In order for human beings to express joy and live to potential, we must experience love and hope, which is built upon a sense of trust. We must feel connected to others, to God (however defined) and to the world around us. We must feel freed from past wrong-doings and have a sense that our life has meaning and purpose.
If we feel blocked in these areas, our spirit becomes restless and urges us to make things right. Yet, those of us who have suffered the aftermath of a significant loss know only too how we must work to regain our sense of trust and hope, and how we ache for the peace that comes with releasing guilt and feeling forgiven. We are only too familiar with the struggle to make meaning of our experience and to find a new purpose for our lives…
Meaning and Purpose in Life.
Having meaning and purpose in life drives us forward, keeps us moving, keeps us interested and committed. When we experience a significant loss, our meaning of life and purpose for being become altered and threatened, and may seem even nonexistent. Things that were once important no longer are significant; things that once had no meaning are now paramount.
We need to tell our story over and over, trying to comprehend it ourselves. We may have a sense of inner emptiness, of being incomplete; we may feel that something is missing and that there is no way of getting it back. There is often a subconscious urge to search in order to find what is missing. We may feel frozen in time, like somehow we have been removed from the mainstream of life. Feeling incomplete, we search and we long as we live out the “dark nights of our souls.”
Healing Spiritual Pain
Our dark nights must be honored. During these times we are invited to go silently within in order to determine what energy is being amassed for our next major movement forward.
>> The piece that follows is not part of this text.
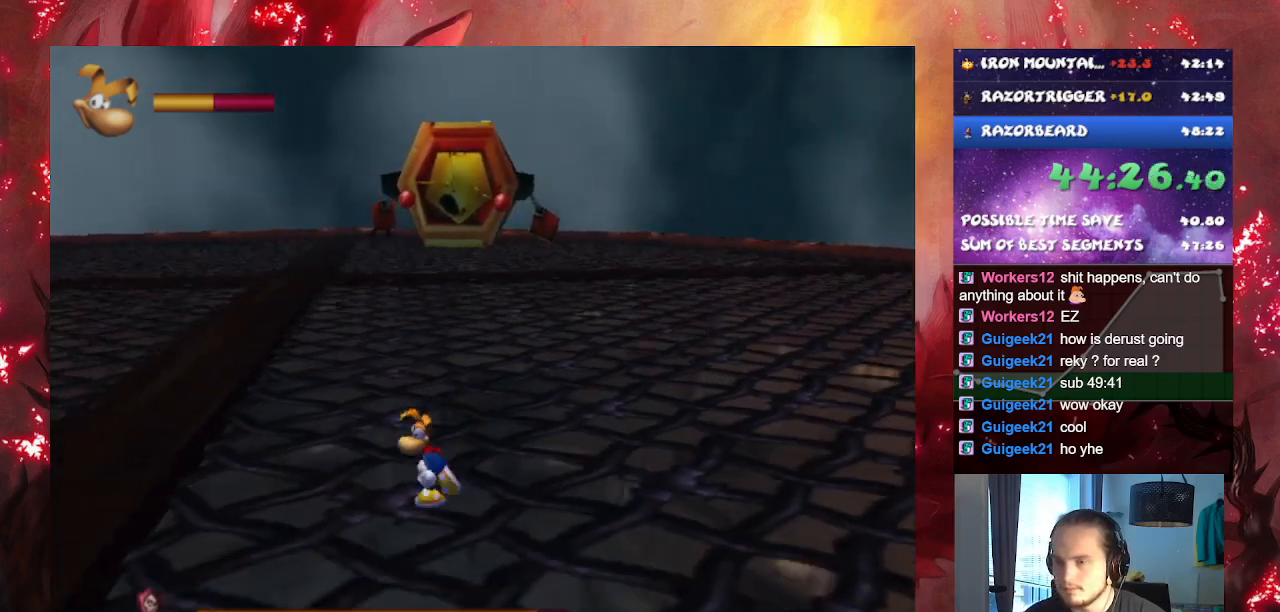
{"buttons": [], "left_stick": "down-left", "right_stick": "center", "events": []}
Being asked to endure in patience, in stillness, is difficult to accept. The pain is intense and we are anxious to burst forth from the shroud/cloud that has engulfed us. But the process cannot be rushed. Unhealed soul pain that lies festering just beneath our level of awareness can keep us from living life to the fullest.1
Honoring the dark time does not, however, mean doing nothing. The journey within probably requires the most intense work that any of us will ever undertake. Many techniques can help us in the process. Going about our daily activities in an atmosphere of softly-playing meditative music can help synchronize our own rhythm with the peaceful vibrations of the music.
Finding ways to find joy, to sing and to laugh, even if they have to be artificially created in the beginning, are valuable. These moments of lightness increase endorphins, our body’s own healing mechanism. Journal writing, which is a daily activity of writing down thoughts and feelings, is an excellent way to being to tap deeper wisdom.
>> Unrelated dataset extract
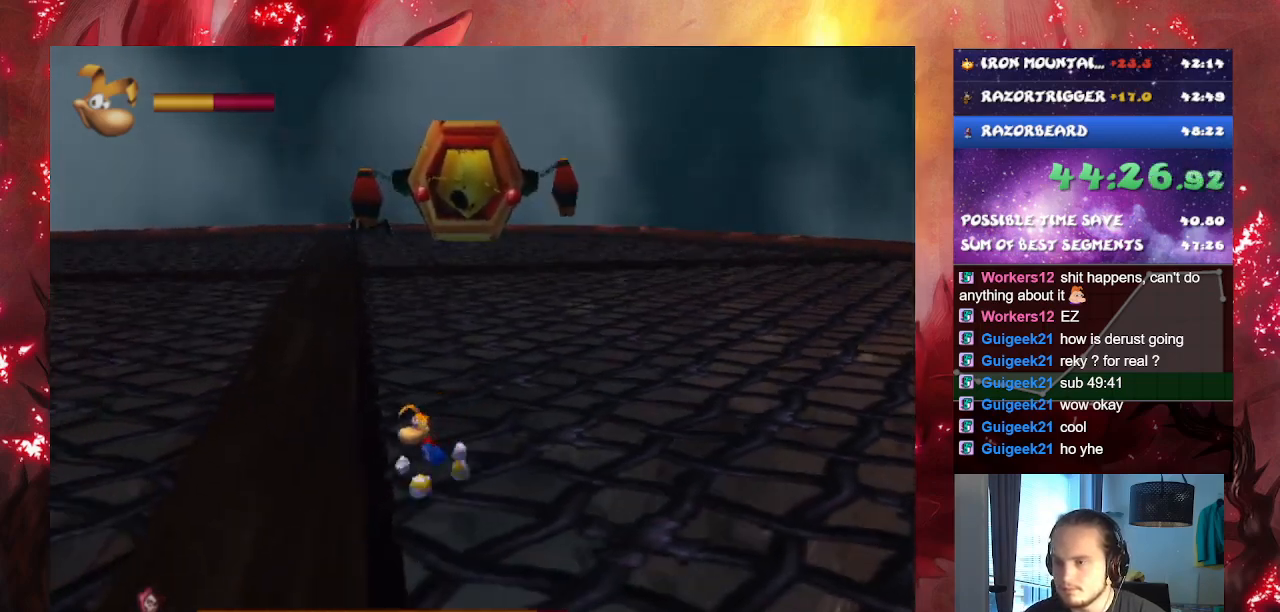
{"buttons": [], "left_stick": "down-left", "right_stick": "center", "events": []}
It is amazing how we can look back over our journals and identify the road we have actually walked, the progress we have made. Prayer (a dialogue with the Creator) and meditation (quieting the mind while awaiting guidance) are time-honored ways of instilling hope and rekindling spiritual trust. Walking in the quiet solitude of nature allows us to open to the beauty and awe of all that has been created; this starts us on a path of gratefulness, helping to rekindle our faith.
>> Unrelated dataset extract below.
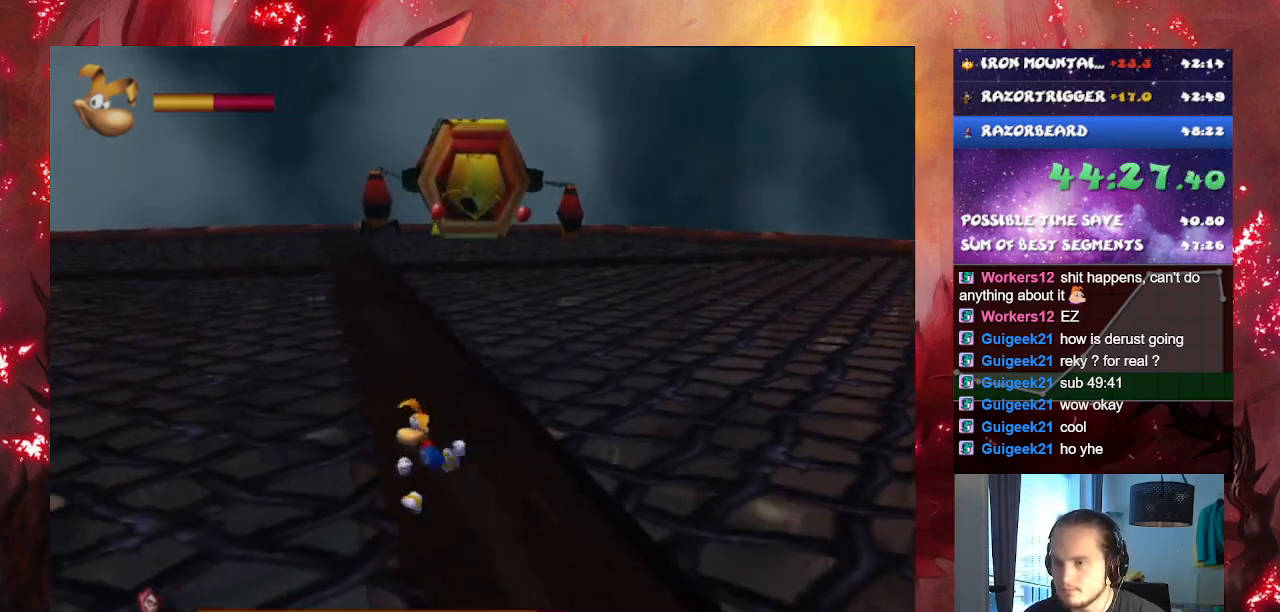
{"buttons": [], "left_stick": "down-left", "right_stick": "center", "events": []}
Monitoring our self-talk, our inner dialogue, and consciously changing negative thoughts to more positive ones is a necessary beginning step in increasing our sense of self-worth. Opening ourselves to others and reaching out to those less fortunate can help us reconnect to other people. These efforts help give new meaning to our lives and somehow help dissolve the pain of our own emptiness.
One of the challenges that people face, as the author indicates, is a lack of resources for how to find spiritual healing. For some of us, religion plays a role, though I do know many people today find the formalized religion not flexible to the specific losses being faced. My question is; do we sometimes dismiss the formal ritual too quickly because it is ingrained that people need to find their own meaning through creating ritual?
I am not suggesting that the author is incorrect in her suggestions, but why does she not recommend finding meaning in faith and faith based institutions. I think this is clearly a lack. I should just add she is not unique in the often neglected recommendation of retrying one’s tradition or even “shopping around” so long as one considers the possibility that formal worship might also provide meaning during loss.